Even if it is a virtual currency, bitcoins use an enormous amount of energy and are not ecological at all. So much so that last year they consumed the energy equivalent of the whole of Argentina.
This was stated in a recent research by the University of Cambridge who estimated that cryptocurrency consumes about 121.36 terawatt hours per year. But how is it possible that a virtual currency can consume so much energy? The answer lies in the practice of mining, or the activity of generating bitcoins (a term associated with “gold mining”, the extraction of gold in mines).
To better understand it is important to clarify the functioning of this coin, which is shared and therefore encrypted through a technology called blockchain. This means that to avoid hacking, modification and falsification of what is virtual information, many computers control it at the same time.
Each of the volunteers who control the various blocks of information are called miners and for their service they get bonuses (always in cryptocurrencies). So all the transactions that normally take place on the surface are allowed by the incessant computation of these miners using powerful and extremely energy-consuming computers.
The “miners” are constantly at work and the mega computers they use obviously attach themselves to electricity, often perhaps produced by coal as in China or Siberia. And so, the amount of operations to generate and mine bitcoin has become so high that it requires large amounts of resources in terms of electricity and computational power, with the relative emission of 36 million tons of carbon dioxide per year, according to data from the ‘International Energy Agency.
And then there is the problem of electronic waste, a direct consequence of the constant renewal of computers. Here, too, the calculation is around 11,000 tons of waste per year, which cover an amount of e-waste equal to that produced by a small nation like Luxembourg.
Researchers at the University of Cambridge used an online calculator based on an average electricity price per kilowatt hour of $ 0.05 and came to quantify the annual energy consumption of cryptocurrency at 121.36 terawatt hours: we are practically talking about just over 6 billion dollars. To get an idea: the whole of Argentina consumes 121 TWh, the United Arab Emirates 113.20 TWh and the Netherlands 108.8 TWh.

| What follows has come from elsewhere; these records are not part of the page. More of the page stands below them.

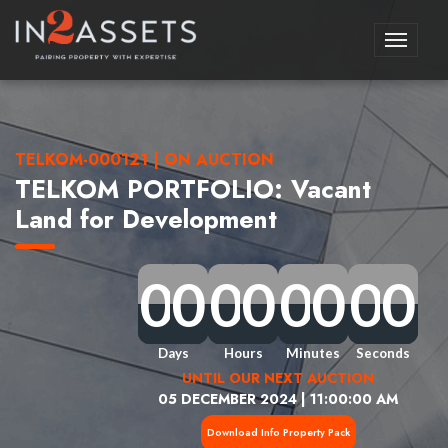
Toggle
navigati
TELKOM-000121 | ON AUCTION
TELKOM PORTFOLIO: Vacant
Land for Development
0
0
0
0
0
0
0
0
0
0
0
0
0
0
0
0
0
0
0
0
0
0
0
0
0
0
0
0
0
0
0
0
Days
Hours
Minutes
Seconds
UNTIL OUR NEXT AUCTION
05 DECEMBER 2024 | 11:00:00 AM
Download Info Property Pack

According to Michel Rauchs, a Cambridge researcher who co-invented the tool used to estimate the energy consumption of bitcoins, the energy used in mining “could power all kettles in the UK for 27 years”. And unless the value of the cryptocurrency drops suddenly, “this energy consumption, and therefore the production of CO2, is not destined to decrease”.
Supporters of the cryptocurrency conceived by Satoshi Nakamoto highlight how the maintenance of today’s banking system is decidedly more expensive in terms of energy, including servers, branches and ATMs, but this does not cancel the weight of bitcoins, also because there are at least others in the world 500 cryptocurrencies that make the picture of the environmental impact of virtual currencies disheartening.
To rebalance the blame, during his speech in the BBC Tech Tent podcast, Rauchs stressed that the energy consumption of appliances that are always on and not used in the United States alone would be enough to power the entire Bitcoin network for a year. This certainly does not represent a mitigating factor for bitcoins but it is a warning for all of us to be careful of stand-by and to avoid leaving appliances on. The Planet would benefit from it.